* [Study material]
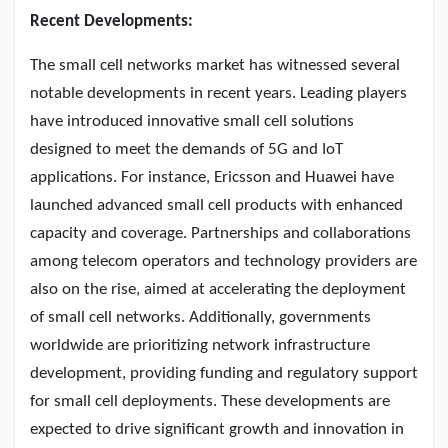
Recent Developments:
The small cell networks market has witnessed several
notable developments in recent years. Leading players
have introduced innovative small cell solutions
designed to meet the demands of 5G and IoT
applications. For instance, Ericsson and Huawei have
launched advanced small cell products with enhanced
capacity and coverage. Partnerships and collaborations
among telecom operators and technology providers are
also on the rise, aimed at accelerating the deployment
of small cell networks. Additionally, governments
worldwide are prioritizing network infrastructure
development, providing funding and regulatory support
for small cell deployments. These developments are
expected to drive significant growth and innovation in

* [Work request] Any pictures are to be skipped, and the lines from the beginning of the entries through the line with "for small cell" copied exactly.

* [Problem solution]
Recent Developments:
The small cell networks market has witnessed several
notable developments in recent years. Leading players
have introduced innovative small cell solutions
designed to meet the demands of 5G and IoT
applications. For instance, Ericsson and Huawei have
launched advanced small cell products with enhanced
capacity and coverage. Partnerships and collaborations
among telecom operators and technology providers are
also on the rise, aimed at accelerating the deployment
of small cell networks. Additionally, governments
worldwide are prioritizing network infrastructure
development, providing funding and regulatory support
for small cell deployments. These developments are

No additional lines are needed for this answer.